__Input data__.
========
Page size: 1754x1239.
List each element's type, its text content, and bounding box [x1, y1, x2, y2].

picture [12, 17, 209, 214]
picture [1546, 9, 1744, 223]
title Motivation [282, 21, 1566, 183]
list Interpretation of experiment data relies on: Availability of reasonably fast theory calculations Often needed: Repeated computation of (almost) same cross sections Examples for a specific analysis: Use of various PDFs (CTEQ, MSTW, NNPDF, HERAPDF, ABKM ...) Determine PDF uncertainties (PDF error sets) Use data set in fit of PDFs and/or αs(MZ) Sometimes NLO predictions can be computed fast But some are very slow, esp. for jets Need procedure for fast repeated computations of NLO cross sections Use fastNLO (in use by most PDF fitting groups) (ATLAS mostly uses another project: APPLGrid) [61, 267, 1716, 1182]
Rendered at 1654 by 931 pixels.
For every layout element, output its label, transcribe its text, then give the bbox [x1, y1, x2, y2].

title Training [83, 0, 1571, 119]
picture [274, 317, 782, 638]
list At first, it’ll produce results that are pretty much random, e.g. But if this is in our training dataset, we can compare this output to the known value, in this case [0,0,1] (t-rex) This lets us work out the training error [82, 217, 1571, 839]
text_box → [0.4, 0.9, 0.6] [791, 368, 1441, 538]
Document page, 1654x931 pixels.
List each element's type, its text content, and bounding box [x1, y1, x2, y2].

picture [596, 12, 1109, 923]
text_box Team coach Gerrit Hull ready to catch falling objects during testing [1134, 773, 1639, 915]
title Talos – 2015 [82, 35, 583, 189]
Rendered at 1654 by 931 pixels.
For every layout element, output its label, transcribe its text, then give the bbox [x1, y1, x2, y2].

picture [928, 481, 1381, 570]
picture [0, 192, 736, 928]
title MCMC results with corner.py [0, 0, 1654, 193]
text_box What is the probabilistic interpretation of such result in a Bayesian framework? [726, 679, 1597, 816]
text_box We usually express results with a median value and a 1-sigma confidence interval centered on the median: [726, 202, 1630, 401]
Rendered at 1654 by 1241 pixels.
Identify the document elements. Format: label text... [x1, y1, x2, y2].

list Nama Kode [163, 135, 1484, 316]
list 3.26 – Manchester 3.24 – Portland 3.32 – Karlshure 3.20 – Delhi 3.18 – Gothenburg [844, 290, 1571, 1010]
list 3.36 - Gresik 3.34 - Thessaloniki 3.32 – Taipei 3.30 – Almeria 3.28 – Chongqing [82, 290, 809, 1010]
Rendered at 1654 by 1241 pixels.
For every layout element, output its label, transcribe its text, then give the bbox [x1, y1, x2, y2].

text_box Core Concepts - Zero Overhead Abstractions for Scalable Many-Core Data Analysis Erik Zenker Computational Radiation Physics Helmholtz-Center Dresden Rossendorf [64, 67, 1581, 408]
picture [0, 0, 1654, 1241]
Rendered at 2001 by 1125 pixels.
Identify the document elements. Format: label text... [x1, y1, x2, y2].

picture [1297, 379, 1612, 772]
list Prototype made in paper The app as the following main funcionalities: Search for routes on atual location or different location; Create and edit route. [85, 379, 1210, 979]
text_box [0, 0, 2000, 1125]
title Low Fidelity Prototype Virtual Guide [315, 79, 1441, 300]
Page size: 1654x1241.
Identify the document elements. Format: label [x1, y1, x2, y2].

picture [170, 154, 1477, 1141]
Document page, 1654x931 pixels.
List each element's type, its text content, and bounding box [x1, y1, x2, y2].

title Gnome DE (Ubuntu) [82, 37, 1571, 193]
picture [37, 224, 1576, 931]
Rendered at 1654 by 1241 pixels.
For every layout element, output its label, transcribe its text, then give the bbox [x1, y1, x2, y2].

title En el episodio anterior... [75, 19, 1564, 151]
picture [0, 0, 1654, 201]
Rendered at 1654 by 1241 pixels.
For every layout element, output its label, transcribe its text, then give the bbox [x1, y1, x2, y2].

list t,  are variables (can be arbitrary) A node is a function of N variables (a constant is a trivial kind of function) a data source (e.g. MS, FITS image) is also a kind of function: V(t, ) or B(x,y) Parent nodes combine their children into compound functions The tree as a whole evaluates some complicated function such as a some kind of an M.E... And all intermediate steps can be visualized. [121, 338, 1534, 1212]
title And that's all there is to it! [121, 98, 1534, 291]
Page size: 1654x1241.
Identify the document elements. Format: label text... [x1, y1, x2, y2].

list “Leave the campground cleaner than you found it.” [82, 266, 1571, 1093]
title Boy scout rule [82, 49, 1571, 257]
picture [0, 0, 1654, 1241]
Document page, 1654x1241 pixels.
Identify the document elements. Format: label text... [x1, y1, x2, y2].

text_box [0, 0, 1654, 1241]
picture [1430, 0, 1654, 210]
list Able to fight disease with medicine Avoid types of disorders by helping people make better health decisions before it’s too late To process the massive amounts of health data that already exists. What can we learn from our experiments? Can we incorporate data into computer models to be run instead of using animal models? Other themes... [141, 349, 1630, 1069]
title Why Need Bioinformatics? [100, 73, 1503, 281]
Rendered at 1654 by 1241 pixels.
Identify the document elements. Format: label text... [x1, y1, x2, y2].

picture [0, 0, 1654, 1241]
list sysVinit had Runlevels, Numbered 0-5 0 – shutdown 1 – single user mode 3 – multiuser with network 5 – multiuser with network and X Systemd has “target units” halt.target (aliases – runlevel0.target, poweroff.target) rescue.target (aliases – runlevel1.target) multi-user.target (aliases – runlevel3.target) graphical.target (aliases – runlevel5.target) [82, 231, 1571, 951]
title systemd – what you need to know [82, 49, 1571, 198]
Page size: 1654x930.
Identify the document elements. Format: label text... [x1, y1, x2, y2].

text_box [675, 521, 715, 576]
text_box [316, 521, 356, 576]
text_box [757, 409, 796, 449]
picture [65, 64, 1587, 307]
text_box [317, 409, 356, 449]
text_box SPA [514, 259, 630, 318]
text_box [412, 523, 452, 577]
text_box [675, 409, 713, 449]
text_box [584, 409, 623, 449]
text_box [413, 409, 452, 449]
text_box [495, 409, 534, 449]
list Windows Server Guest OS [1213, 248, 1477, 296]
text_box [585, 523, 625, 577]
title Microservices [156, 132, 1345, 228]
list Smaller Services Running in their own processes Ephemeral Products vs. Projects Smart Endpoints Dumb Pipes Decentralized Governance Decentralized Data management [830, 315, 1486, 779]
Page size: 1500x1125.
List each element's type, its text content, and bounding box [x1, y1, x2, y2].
========
Return the listing above line for line, unchanged, from its first line through its last.

__Solution__.
Page size: 1754x1239.
List each element's type, its text content, and bounding box [x1, y1, x2, y2].

picture [12, 17, 209, 214]
picture [1546, 9, 1744, 223]
title Motivation [282, 21, 1566, 183]
list Interpretation of experiment data relies on: Availability of reasonably fast theory calculations Often needed: Repeated computation of (almost) same cross sections Examples for a specific analysis: Use of various PDFs (CTEQ, MSTW, NNPDF, HERAPDF, ABKM ...) Determine PDF uncertainties (PDF error sets) Use data set in fit of PDFs and/or αs(MZ) Sometimes NLO predictions can be computed fast But some are very slow, esp. for jets Need procedure for fast repeated computations of NLO cross sections Use fastNLO (in use by most PDF fitting groups) (ATLAS mostly uses another project: APPLGrid) [61, 267, 1716, 1182]
Rendered at 1654 by 931 pixels.
For every layout element, output its label, transcribe its text, then give the bbox [x1, y1, x2, y2].

title Training [83, 0, 1571, 119]
picture [274, 317, 782, 638]
list At first, it’ll produce results that are pretty much random, e.g. But if this is in our training dataset, we can compare this output to the known value, in this case [0,0,1] (t-rex) This lets us work out the training error [82, 217, 1571, 839]
text_box → [0.4, 0.9, 0.6] [791, 368, 1441, 538]
Document page, 1654x931 pixels.
List each element's type, its text content, and bounding box [x1, y1, x2, y2].

picture [596, 12, 1109, 923]
text_box Team coach Gerrit Hull ready to catch falling objects during testing [1134, 773, 1639, 915]
title Talos – 2015 [82, 35, 583, 189]
Rendered at 1654 by 931 pixels.
For every layout element, output its label, transcribe its text, then give the bbox [x1, y1, x2, y2].

picture [928, 481, 1381, 570]
picture [0, 192, 736, 928]
title MCMC results with corner.py [0, 0, 1654, 193]
text_box What is the probabilistic interpretation of such result in a Bayesian framework? [726, 679, 1597, 816]
text_box We usually express results with a median value and a 1-sigma confidence interval centered on the median: [726, 202, 1630, 401]
Rendered at 1654 by 1241 pixels.
Identify the document elements. Format: label text... [x1, y1, x2, y2].

list Nama Kode [163, 135, 1484, 316]
list 3.26 – Manchester 3.24 – Portland 3.32 – Karlshure 3.20 – Delhi 3.18 – Gothenburg [844, 290, 1571, 1010]
list 3.36 - Gresik 3.34 - Thessaloniki 3.32 – Taipei 3.30 – Almeria 3.28 – Chongqing [82, 290, 809, 1010]
Rendered at 1654 by 1241 pixels.
For every layout element, output its label, transcribe its text, then give the bbox [x1, y1, x2, y2].

text_box Core Concepts - Zero Overhead Abstractions for Scalable Many-Core Data Analysis Erik Zenker Computational Radiation Physics Helmholtz-Center Dresden Rossendorf [64, 67, 1581, 408]
picture [0, 0, 1654, 1241]
Rendered at 2001 by 1125 pixels.
Identify the document elements. Format: label text... [x1, y1, x2, y2].

picture [1297, 379, 1612, 772]
list Prototype made in paper The app as the following main funcionalities: Search for routes on atual location or different location; Create and edit route. [85, 379, 1210, 979]
text_box [0, 0, 2000, 1125]
title Low Fidelity Prototype Virtual Guide [315, 79, 1441, 300]
Page size: 1654x1241.
Identify the document elements. Format: label [x1, y1, x2, y2].

picture [170, 154, 1477, 1141]
Document page, 1654x931 pixels.
List each element's type, its text content, and bounding box [x1, y1, x2, y2].

title Gnome DE (Ubuntu) [82, 37, 1571, 193]
picture [37, 224, 1576, 931]
Rendered at 1654 by 1241 pixels.
For every layout element, output its label, transcribe its text, then give the bbox [x1, y1, x2, y2].

title En el episodio anterior... [75, 19, 1564, 151]
picture [0, 0, 1654, 201]
Rendered at 1654 by 1241 pixels.
For every layout element, output its label, transcribe its text, then give the bbox [x1, y1, x2, y2].

list t,  are variables (can be arbitrary) A node is a function of N variables (a constant is a trivial kind of function) a data source (e.g. MS, FITS image) is also a kind of function: V(t, ) or B(x,y) Parent nodes combine their children into compound functions The tree as a whole evaluates some complicated function such as a some kind of an M.E... And all intermediate steps can be visualized. [121, 338, 1534, 1212]
title And that's all there is to it! [121, 98, 1534, 291]
Page size: 1654x1241.
Identify the document elements. Format: label text... [x1, y1, x2, y2].

list “Leave the campground cleaner than you found it.” [82, 266, 1571, 1093]
title Boy scout rule [82, 49, 1571, 257]
picture [0, 0, 1654, 1241]
Document page, 1654x1241 pixels.
Identify the document elements. Format: label text... [x1, y1, x2, y2].

text_box [0, 0, 1654, 1241]
picture [1430, 0, 1654, 210]
list Able to fight disease with medicine Avoid types of disorders by helping people make better health decisions before it’s too late To process the massive amounts of health data that already exists. What can we learn from our experiments? Can we incorporate data into computer models to be run instead of using animal models? Other themes... [141, 349, 1630, 1069]
title Why Need Bioinformatics? [100, 73, 1503, 281]
Rendered at 1654 by 1241 pixels.
Identify the document elements. Format: label text... [x1, y1, x2, y2].

picture [0, 0, 1654, 1241]
list sysVinit had Runlevels, Numbered 0-5 0 – shutdown 1 – single user mode 3 – multiuser with network 5 – multiuser with network and X Systemd has “target units” halt.target (aliases – runlevel0.target, poweroff.target) rescue.target (aliases – runlevel1.target) multi-user.target (aliases – runlevel3.target) graphical.target (aliases – runlevel5.target) [82, 231, 1571, 951]
title systemd – what you need to know [82, 49, 1571, 198]
Page size: 1654x930.
Identify the document elements. Format: label text... [x1, y1, x2, y2].

text_box [675, 521, 715, 576]
text_box [316, 521, 356, 576]
text_box [757, 409, 796, 449]
picture [65, 64, 1587, 307]
text_box [317, 409, 356, 449]
text_box SPA [514, 259, 630, 318]
text_box [412, 523, 452, 577]
text_box [675, 409, 713, 449]
text_box [584, 409, 623, 449]
text_box [413, 409, 452, 449]
text_box [495, 409, 534, 449]
list Windows Server Guest OS [1213, 248, 1477, 296]
text_box [585, 523, 625, 577]
title Microservices [156, 132, 1345, 228]
list Smaller Services Running in their own processes Ephemeral Products vs. Projects Smart Endpoints Dumb Pipes Decentralized Governance Decentralized Data management [830, 315, 1486, 779]
Page size: 1500x1125.
List each element's type, its text content, and bounding box [x1, y1, x2, y2].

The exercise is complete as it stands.